DOMANDE DI STUDIO:
[A] In quale provincia cinese si trova Muling secondo il reportage su Muling?
[B] Prosegui il reportage su Muling partendo da dopo la sua ultima frase.

Muling

[“Viaggi immaginari” è una serie di reportage da luoghi che non ho mai visto, scelti a caso sulla mappa del mondo. A farmi da guida l’antico gioco Hanafuda, che scandisce le stagioni dell’anno. Ogni mese le carte mi accompagnano nella scrittura di un racconto di viaggio e di un haiku.]

Febbraio
Hanafuda: Pruno / Usignolo
Luogo: Muling, Mudanjiang, Heilongjiang, Cina
Coordinate: 44°49’25.9″N, 130°35’12.8″E
(Latitudine 44.82385; longitudine 130.58689)
«Ho avuto la gastrite», dice una donna al telefono nella piazza deserta. Io la osservo dall’alto, seduto sul terrazzo. Accanto a me, per terra, la carcassa dell’albero di Natale. Una colomba si posa in cima alla betulla. Gli aeroplani, lassù, fanno due scie lunghissime; nel cuore del silenzio disegnano una X. Io resto immobile. Sul terrazzo. Con l’albero che mi guarda e sembra rimpiangere tempi migliori. Ma ci sono tempi migliori? Migliori di questo, voglio dire, migliori dell’istante in cui scrivo della donna, della gastrite, dell’albero, della colomba. Vorrei che qualcuno mi raccontasse tutto ciò come una fiaba, come una delle storie meravigliose che da bambino ascoltavo prima di dormire. Certe volte spero che qualcuno da qualche parte custodisca quelle fiabe, per dirmele a bassa voce quando sarò in punto di morte. Intanto la colomba è volata via. Una sirena suona da lontano. Sulla strada  passa un camion della nettezza urbana.

DATI FORNITI:

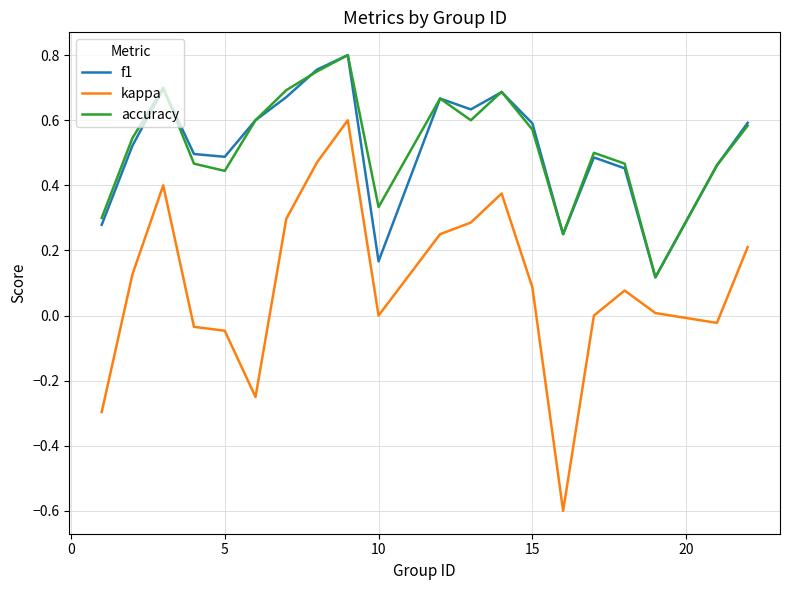

In f1, how many points are higher than both neighbors (excluding endpoints)?

5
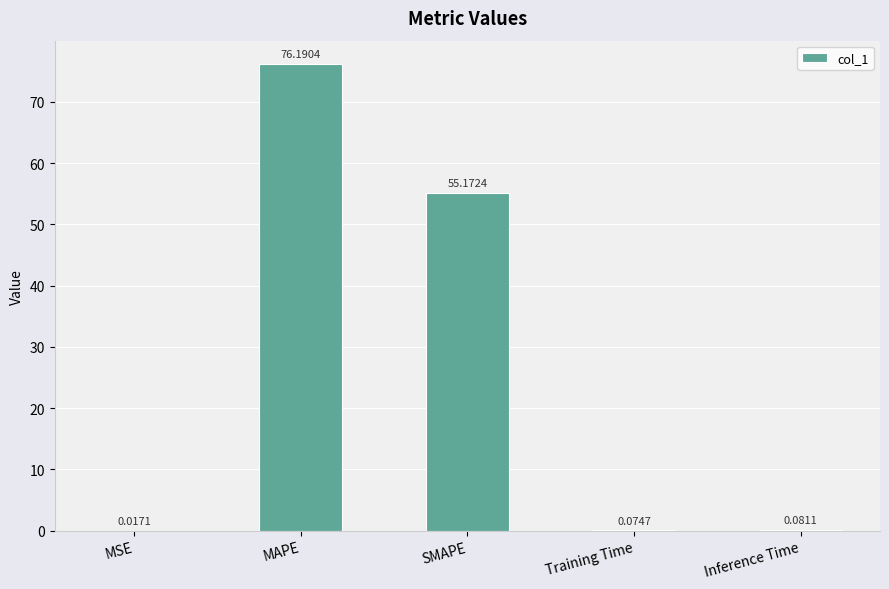

At which label is the value closest to 38?

SMAPE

SOLUZIONI DELL'ESERCIZIO:
[A] Nella provincia di Heilongjiang.

[B]
Queste immagini e questi suoni mi tornano in mente poco prima dell’alba, nei campi intorno a Taihecun (太和村). Sono nel nordest della Cina, vicino al confine con la Russia, e sto camminando in un vuoto di storie. La terra è nera e secca, il terreno brullo. Cade una pioggia insistente. A quest’ora non c’è nessuno in giro, né contadini né animali. Corro il rischio di perdermi. Per fortuna a poco più di un chilometro c’è Taihecun, con le sue strade polverose, i suoi cortili e le sue fattorie colorate. Ho l’impressione di essere in un luogo remoto, ma mi rendo conto che non è vero. La città di Muling (穆棱市), il capoluogo della regione, dista appena dieci chilometri e ha trecentomila abitanti. Andando verso nord in automobile, potrei raggiungere in due ore Jixi (鸡西市), che di abitanti ne ha circa due milioni. E allora perché questa sensazione di vuoto, sotto la pioggia, nel grigio che precede l’alba?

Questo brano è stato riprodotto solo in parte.